• _Source information_
= = = =
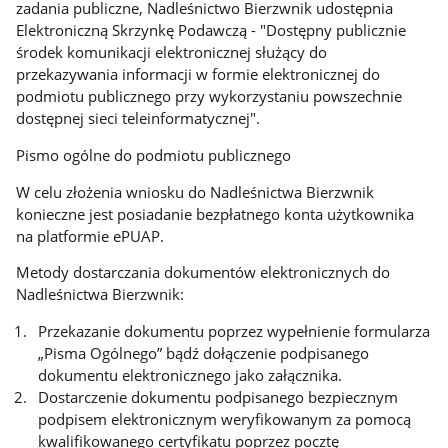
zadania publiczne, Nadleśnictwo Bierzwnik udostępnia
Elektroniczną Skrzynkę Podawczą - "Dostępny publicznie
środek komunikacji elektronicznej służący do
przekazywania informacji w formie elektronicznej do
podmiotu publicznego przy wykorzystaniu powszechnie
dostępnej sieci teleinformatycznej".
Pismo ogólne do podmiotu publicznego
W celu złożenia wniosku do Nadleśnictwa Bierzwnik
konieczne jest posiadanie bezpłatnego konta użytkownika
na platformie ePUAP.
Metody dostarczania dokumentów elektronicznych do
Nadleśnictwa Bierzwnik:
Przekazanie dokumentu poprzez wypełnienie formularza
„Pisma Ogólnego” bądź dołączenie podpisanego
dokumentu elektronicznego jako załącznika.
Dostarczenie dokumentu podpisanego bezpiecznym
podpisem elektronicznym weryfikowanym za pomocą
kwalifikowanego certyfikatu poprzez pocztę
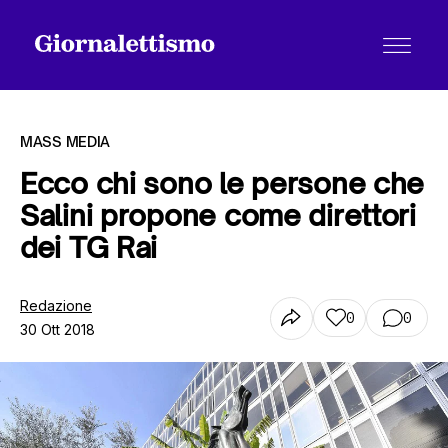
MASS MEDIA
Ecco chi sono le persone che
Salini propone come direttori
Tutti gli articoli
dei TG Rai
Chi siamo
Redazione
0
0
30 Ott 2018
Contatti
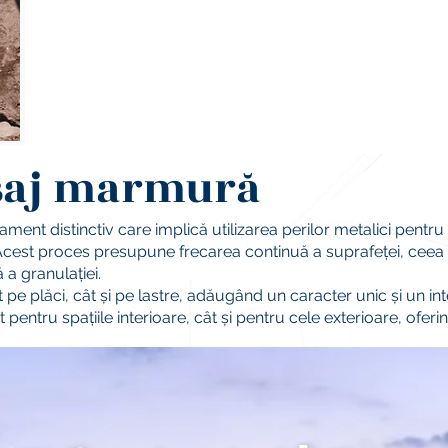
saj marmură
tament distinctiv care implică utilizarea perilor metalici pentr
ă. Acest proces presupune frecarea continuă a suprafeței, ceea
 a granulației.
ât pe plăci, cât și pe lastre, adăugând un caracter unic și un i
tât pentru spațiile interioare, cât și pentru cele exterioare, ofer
= = = =
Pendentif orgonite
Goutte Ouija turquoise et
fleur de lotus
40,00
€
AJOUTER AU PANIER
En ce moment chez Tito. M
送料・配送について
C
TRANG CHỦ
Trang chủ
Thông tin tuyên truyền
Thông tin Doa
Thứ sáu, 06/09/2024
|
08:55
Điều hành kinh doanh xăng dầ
= = = =
• _Problem to work on_
Copy word for word everything from the line containing "zadania publiczne, Nadleśnictwo" down to the line containing "Pismo ogólne do podmiotu publicznego".

• _Your solution_
zadania publiczne, Nadleśnictwo Bierzwnik udostępnia
Elektroniczną Skrzynkę Podawczą - "Dostępny publicznie
środek komunikacji elektronicznej służący do
przekazywania informacji w formie elektronicznej do
podmiotu publicznego przy wykorzystaniu powszechnie
dostępnej sieci teleinformatycznej".
Pismo ogólne do podmiotu publicznego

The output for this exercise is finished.